• _What you need to do_:
Change "acceptance criteria" to "completion criteria" in the part of the rows that opens with the first line and closes with the line containing "- **References**: All", and reproduce only that part, including both ends, with nothing else altered.

(Saved data entries)
=== Section Start ===

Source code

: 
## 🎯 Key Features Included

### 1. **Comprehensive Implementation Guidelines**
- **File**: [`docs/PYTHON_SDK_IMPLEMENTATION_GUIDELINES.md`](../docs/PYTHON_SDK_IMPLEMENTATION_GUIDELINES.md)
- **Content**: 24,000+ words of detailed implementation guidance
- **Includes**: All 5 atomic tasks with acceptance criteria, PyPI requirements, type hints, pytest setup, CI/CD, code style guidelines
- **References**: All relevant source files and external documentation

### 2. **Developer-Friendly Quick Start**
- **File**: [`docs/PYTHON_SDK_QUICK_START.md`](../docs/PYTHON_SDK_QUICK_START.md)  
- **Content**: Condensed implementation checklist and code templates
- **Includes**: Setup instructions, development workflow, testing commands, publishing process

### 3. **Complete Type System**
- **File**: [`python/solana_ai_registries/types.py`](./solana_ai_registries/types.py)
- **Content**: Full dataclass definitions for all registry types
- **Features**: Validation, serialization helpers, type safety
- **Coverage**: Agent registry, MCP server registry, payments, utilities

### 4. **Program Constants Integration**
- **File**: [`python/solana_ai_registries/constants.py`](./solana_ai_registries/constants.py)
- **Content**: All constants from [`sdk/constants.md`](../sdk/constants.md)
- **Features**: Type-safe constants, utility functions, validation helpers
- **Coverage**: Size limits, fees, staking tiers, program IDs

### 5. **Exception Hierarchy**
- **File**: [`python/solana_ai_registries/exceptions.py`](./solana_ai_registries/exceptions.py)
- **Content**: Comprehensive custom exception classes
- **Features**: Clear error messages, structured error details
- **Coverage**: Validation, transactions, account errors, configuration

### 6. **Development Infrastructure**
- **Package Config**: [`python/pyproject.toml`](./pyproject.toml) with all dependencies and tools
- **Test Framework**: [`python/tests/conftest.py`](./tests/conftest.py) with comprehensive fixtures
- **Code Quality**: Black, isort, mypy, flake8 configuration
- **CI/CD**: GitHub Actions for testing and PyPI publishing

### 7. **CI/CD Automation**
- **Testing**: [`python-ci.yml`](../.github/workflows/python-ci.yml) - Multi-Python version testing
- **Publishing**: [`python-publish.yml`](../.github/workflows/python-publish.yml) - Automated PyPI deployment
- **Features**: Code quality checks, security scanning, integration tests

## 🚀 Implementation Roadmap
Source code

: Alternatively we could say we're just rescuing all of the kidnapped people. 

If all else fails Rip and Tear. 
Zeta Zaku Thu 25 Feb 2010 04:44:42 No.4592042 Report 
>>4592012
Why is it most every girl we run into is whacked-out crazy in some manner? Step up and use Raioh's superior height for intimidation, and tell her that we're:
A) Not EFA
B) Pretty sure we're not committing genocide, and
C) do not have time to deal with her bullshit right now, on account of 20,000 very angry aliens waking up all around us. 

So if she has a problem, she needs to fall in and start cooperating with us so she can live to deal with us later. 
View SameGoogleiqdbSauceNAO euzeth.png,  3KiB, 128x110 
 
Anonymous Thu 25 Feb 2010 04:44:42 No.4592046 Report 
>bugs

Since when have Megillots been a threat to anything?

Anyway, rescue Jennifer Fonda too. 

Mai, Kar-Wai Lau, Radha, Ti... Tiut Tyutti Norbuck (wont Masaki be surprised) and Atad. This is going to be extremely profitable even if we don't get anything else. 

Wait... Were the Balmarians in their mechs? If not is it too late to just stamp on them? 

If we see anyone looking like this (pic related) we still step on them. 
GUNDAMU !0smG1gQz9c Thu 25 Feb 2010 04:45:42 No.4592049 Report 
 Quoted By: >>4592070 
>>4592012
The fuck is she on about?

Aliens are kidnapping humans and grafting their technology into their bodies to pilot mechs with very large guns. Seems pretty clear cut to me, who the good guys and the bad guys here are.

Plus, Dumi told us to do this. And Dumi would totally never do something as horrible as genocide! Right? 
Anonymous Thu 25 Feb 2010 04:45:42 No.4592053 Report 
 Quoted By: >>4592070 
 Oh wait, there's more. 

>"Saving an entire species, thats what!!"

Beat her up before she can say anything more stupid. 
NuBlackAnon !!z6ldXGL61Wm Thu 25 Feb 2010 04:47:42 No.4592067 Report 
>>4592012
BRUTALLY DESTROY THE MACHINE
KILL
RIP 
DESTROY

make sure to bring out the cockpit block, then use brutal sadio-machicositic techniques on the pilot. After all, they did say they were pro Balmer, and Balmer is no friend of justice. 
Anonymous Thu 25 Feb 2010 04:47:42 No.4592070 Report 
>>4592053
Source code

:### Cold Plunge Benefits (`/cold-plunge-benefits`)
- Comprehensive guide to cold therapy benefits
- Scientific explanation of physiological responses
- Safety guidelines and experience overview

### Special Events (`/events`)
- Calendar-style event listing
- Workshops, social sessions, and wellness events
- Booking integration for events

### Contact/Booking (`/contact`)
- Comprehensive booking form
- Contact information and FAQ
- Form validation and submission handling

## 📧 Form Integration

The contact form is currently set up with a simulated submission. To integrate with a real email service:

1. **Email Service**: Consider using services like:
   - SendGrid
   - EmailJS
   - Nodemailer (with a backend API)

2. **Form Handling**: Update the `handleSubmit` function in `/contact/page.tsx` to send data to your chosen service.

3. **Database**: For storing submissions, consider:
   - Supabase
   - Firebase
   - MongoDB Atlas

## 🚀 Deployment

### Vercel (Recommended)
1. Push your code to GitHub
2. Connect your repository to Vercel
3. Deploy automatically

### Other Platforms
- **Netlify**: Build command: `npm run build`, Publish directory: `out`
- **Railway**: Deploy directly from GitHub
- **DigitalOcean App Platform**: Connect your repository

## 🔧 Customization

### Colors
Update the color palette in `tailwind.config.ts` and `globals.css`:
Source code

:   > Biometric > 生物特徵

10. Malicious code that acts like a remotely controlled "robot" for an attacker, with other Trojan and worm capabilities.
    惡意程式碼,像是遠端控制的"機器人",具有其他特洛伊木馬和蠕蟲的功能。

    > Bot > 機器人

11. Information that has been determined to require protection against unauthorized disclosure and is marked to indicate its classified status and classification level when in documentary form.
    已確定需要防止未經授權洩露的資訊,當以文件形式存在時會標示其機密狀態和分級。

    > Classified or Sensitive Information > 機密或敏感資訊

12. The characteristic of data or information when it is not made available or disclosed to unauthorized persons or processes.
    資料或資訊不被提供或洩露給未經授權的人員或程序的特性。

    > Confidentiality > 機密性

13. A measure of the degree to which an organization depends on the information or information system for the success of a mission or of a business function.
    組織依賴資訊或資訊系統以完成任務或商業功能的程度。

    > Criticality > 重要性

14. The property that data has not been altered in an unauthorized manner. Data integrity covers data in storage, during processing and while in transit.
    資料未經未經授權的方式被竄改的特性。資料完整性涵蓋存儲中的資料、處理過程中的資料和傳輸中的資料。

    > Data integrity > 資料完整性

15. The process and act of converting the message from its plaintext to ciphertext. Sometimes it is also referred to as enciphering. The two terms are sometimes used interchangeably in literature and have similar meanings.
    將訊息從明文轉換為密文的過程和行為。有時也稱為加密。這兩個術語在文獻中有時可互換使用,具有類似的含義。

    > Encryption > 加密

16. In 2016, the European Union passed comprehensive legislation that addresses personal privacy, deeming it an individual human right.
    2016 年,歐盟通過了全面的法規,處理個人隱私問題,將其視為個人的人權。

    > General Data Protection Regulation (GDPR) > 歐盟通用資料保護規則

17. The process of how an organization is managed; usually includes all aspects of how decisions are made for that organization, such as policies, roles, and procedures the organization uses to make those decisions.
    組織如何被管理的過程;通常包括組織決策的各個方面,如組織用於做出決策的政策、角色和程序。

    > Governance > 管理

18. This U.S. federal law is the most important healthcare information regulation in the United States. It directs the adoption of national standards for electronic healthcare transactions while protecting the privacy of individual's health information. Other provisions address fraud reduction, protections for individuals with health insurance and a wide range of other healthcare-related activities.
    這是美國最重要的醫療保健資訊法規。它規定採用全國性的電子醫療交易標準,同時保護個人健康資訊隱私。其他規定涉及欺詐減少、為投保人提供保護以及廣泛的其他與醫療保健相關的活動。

=== Section End ===

• _Written answer_:
Source code

: 
## 🎯 Key Features Included

### 1. **Comprehensive Implementation Guidelines**
- **File**: [`docs/PYTHON_SDK_IMPLEMENTATION_GUIDELINES.md`](../docs/PYTHON_SDK_IMPLEMENTATION_GUIDELINES.md)
- **Content**: 24,000+ words of detailed implementation guidance
- **Includes**: All 5 atomic tasks with completion criteria, PyPI requirements, type hints, pytest setup, CI/CD, code style guidelines
- **References**: All relevant source files and external documentation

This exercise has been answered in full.